:: EXERCISE OBJECTIVE ::
Each record should be returned exactly as it is written.
**** SOURCE DATA
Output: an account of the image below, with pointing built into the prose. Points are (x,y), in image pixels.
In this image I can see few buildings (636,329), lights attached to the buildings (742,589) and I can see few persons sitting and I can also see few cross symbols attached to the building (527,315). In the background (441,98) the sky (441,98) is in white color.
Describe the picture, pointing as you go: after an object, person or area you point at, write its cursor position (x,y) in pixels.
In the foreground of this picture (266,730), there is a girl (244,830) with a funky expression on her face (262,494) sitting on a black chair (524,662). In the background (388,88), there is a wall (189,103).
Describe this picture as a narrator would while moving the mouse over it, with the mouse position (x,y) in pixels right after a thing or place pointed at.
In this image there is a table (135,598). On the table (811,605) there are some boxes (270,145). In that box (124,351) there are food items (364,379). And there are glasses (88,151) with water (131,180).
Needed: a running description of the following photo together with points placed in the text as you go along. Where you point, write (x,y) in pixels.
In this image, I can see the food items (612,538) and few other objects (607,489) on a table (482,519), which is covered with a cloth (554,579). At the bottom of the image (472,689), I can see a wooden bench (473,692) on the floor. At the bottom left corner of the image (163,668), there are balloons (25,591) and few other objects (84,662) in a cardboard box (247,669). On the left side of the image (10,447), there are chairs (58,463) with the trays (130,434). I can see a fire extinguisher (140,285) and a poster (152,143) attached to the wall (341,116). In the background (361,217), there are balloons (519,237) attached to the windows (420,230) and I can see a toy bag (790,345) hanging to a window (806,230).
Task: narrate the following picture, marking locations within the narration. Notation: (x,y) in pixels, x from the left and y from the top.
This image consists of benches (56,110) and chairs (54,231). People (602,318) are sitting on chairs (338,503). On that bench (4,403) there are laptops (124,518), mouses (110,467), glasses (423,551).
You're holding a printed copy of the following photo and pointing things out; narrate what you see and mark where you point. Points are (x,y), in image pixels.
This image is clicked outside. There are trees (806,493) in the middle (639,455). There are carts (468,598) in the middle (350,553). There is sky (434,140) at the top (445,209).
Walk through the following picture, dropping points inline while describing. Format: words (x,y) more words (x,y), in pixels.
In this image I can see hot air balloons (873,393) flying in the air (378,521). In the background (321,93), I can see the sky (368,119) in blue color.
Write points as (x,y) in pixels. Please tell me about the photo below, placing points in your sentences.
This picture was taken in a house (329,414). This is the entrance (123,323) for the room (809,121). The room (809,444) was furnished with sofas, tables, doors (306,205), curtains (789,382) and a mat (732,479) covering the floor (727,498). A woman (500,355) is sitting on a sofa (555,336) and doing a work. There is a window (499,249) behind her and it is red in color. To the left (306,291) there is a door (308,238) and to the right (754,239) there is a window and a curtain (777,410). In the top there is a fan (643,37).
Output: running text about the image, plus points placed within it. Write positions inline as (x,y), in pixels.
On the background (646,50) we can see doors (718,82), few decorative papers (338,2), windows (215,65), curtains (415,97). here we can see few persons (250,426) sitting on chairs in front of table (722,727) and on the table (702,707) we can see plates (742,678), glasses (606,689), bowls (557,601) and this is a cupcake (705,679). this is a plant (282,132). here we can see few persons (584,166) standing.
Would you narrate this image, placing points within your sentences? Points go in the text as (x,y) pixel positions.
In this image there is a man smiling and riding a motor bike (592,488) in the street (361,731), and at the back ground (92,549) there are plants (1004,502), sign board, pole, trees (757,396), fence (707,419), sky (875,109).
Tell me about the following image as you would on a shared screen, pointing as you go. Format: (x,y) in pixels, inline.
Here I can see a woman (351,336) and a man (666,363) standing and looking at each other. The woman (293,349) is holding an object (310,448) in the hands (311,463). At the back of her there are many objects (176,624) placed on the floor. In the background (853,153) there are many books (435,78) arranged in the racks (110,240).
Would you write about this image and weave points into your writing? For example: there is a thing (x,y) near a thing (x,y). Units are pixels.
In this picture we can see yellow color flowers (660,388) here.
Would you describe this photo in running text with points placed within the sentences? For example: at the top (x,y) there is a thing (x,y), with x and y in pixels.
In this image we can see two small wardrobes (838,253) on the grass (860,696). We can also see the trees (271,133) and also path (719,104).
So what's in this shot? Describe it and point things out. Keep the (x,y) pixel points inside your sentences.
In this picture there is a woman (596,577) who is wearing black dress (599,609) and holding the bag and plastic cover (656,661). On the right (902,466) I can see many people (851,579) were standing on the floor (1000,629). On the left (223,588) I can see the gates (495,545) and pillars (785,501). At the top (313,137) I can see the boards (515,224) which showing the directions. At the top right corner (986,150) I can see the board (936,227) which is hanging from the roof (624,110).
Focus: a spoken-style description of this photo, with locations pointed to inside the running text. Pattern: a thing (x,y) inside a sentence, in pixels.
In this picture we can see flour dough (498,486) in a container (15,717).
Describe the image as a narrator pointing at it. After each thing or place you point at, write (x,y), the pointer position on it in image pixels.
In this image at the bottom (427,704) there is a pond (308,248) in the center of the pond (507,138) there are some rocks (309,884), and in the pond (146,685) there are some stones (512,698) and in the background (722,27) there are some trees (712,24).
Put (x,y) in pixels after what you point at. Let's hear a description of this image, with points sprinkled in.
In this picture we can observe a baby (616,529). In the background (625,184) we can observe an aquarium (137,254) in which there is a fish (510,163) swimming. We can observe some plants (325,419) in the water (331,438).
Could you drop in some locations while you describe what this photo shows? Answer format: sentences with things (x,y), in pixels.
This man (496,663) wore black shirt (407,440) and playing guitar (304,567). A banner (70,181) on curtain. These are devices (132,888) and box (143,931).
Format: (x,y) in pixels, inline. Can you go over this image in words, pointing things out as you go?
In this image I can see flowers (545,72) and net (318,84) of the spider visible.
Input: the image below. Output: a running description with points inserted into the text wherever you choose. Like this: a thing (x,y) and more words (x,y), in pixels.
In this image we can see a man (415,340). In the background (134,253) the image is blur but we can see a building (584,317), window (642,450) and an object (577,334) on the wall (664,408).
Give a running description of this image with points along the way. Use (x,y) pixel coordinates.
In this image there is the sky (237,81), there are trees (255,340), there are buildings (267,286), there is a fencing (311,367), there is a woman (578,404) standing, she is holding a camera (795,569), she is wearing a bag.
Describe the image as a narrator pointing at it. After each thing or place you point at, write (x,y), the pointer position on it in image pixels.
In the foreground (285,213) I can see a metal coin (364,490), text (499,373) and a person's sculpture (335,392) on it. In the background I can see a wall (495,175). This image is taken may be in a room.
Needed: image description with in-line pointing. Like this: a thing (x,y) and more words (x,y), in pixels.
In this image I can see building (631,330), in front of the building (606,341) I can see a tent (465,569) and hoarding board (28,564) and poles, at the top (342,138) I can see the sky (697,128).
********
:: EXERCISE ANSWER ::
Output: an account of the image below, with pointing built into the prose. Points are (x,y), in image pixels.
In this image I can see few buildings (636,329), lights attached to the buildings (742,589) and I can see few persons sitting and I can also see few cross symbols attached to the building (527,315). In the background (441,98) the sky (441,98) is in white color.
Describe the picture, pointing as you go: after an object, person or area you point at, write its cursor position (x,y) in pixels.
In the foreground of this picture (266,730), there is a girl (244,830) with a funky expression on her face (262,494) sitting on a black chair (524,662). In the background (388,88), there is a wall (189,103).
Describe this picture as a narrator would while moving the mouse over it, with the mouse position (x,y) in pixels right after a thing or place pointed at.
In this image there is a table (135,598). On the table (811,605) there are some boxes (270,145). In that box (124,351) there are food items (364,379). And there are glasses (88,151) with water (131,180).
Needed: a running description of the following photo together with points placed in the text as you go along. Where you point, write (x,y) in pixels.
In this image, I can see the food items (612,538) and few other objects (607,489) on a table (482,519), which is covered with a cloth (554,579). At the bottom of the image (472,689), I can see a wooden bench (473,692) on the floor. At the bottom left corner of the image (163,668), there are balloons (25,591) and few other objects (84,662) in a cardboard box (247,669). On the left side of the image (10,447), there are chairs (58,463) with the trays (130,434). I can see a fire extinguisher (140,285) and a poster (152,143) attached to the wall (341,116). In the background (361,217), there are balloons (519,237) attached to the windows (420,230) and I can see a toy bag (790,345) hanging to a window (806,230).
Task: narrate the following picture, marking locations within the narration. Notation: (x,y) in pixels, x from the left and y from the top.
This image consists of benches (56,110) and chairs (54,231). People (602,318) are sitting on chairs (338,503). On that bench (4,403) there are laptops (124,518), mouses (110,467), glasses (423,551).
You're holding a printed copy of the following photo and pointing things out; narrate what you see and mark where you point. Points are (x,y), in image pixels.
This image is clicked outside. There are trees (806,493) in the middle (639,455). There are carts (468,598) in the middle (350,553). There is sky (434,140) at the top (445,209).
Walk through the following picture, dropping points inline while describing. Format: words (x,y) more words (x,y), in pixels.
In this image I can see hot air balloons (873,393) flying in the air (378,521). In the background (321,93), I can see the sky (368,119) in blue color.
Write points as (x,y) in pixels. Please tell me about the photo below, placing points in your sentences.
This picture was taken in a house (329,414). This is the entrance (123,323) for the room (809,121). The room (809,444) was furnished with sofas, tables, doors (306,205), curtains (789,382) and a mat (732,479) covering the floor (727,498). A woman (500,355) is sitting on a sofa (555,336) and doing a work. There is a window (499,249) behind her and it is red in color. To the left (306,291) there is a door (308,238) and to the right (754,239) there is a window and a curtain (777,410). In the top there is a fan (643,37).
Output: running text about the image, plus points placed within it. Write positions inline as (x,y), in pixels.
On the background (646,50) we can see doors (718,82), few decorative papers (338,2), windows (215,65), curtains (415,97). here we can see few persons (250,426) sitting on chairs in front of table (722,727) and on the table (702,707) we can see plates (742,678), glasses (606,689), bowls (557,601) and this is a cupcake (705,679). this is a plant (282,132). here we can see few persons (584,166) standing.
Would you narrate this image, placing points within your sentences? Points go in the text as (x,y) pixel positions.
In this image there is a man smiling and riding a motor bike (592,488) in the street (361,731), and at the back ground (92,549) there are plants (1004,502), sign board, pole, trees (757,396), fence (707,419), sky (875,109).
Tell me about the following image as you would on a shared screen, pointing as you go. Format: (x,y) in pixels, inline.
Here I can see a woman (351,336) and a man (666,363) standing and looking at each other. The woman (293,349) is holding an object (310,448) in the hands (311,463). At the back of her there are many objects (176,624) placed on the floor. In the background (853,153) there are many books (435,78) arranged in the racks (110,240).
Would you write about this image and weave points into your writing? For example: there is a thing (x,y) near a thing (x,y). Units are pixels.
In this picture we can see yellow color flowers (660,388) here.
Would you describe this photo in running text with points placed within the sentences? For example: at the top (x,y) there is a thing (x,y), with x and y in pixels.
In this image we can see two small wardrobes (838,253) on the grass (860,696). We can also see the trees (271,133) and also path (719,104).
So what's in this shot? Describe it and point things out. Keep the (x,y) pixel points inside your sentences.
In this picture there is a woman (596,577) who is wearing black dress (599,609) and holding the bag and plastic cover (656,661). On the right (902,466) I can see many people (851,579) were standing on the floor (1000,629). On the left (223,588) I can see the gates (495,545) and pillars (785,501). At the top (313,137) I can see the boards (515,224) which showing the directions. At the top right corner (986,150) I can see the board (936,227) which is hanging from the roof (624,110).
Focus: a spoken-style description of this photo, with locations pointed to inside the running text. Pattern: a thing (x,y) inside a sentence, in pixels.
In this picture we can see flour dough (498,486) in a container (15,717).
Describe the image as a narrator pointing at it. After each thing or place you point at, write (x,y), the pointer position on it in image pixels.
In this image at the bottom (427,704) there is a pond (308,248) in the center of the pond (507,138) there are some rocks (309,884), and in the pond (146,685) there are some stones (512,698) and in the background (722,27) there are some trees (712,24).
Put (x,y) in pixels after what you point at. Let's hear a description of this image, with points sprinkled in.
In this picture we can observe a baby (616,529). In the background (625,184) we can observe an aquarium (137,254) in which there is a fish (510,163) swimming. We can observe some plants (325,419) in the water (331,438).
Could you drop in some locations while you describe what this photo shows? Answer format: sentences with things (x,y), in pixels.
This man (496,663) wore black shirt (407,440) and playing guitar (304,567). A banner (70,181) on curtain. These are devices (132,888) and box (143,931).
Format: (x,y) in pixels, inline. Can you go over this image in words, pointing things out as you go?
In this image I can see flowers (545,72) and net (318,84) of the spider visible.
Input: the image below. Output: a running description with points inserted into the text wherever you choose. Like this: a thing (x,y) and more words (x,y), in pixels.
In this image we can see a man (415,340). In the background (134,253) the image is blur but we can see a building (584,317), window (642,450) and an object (577,334) on the wall (664,408).
Give a running description of this image with points along the way. Use (x,y) pixel coordinates.
In this image there is the sky (237,81), there are trees (255,340), there are buildings (267,286), there is a fencing (311,367), there is a woman (578,404) standing, she is holding a camera (795,569), she is wearing a bag.
Describe the image as a narrator pointing at it. After each thing or place you point at, write (x,y), the pointer position on it in image pixels.
In the foreground (285,213) I can see a metal coin (364,490), text (499,373) and a person's sculpture (335,392) on it. In the background I can see a wall (495,175). This image is taken may be in a room.
Needed: image description with in-line pointing. Like this: a thing (x,y) and more words (x,y), in pixels.
In this image I can see building (631,330), in front of the building (606,341) I can see a tent (465,569) and hoarding board (28,564) and poles, at the top (342,138) I can see the sky (697,128).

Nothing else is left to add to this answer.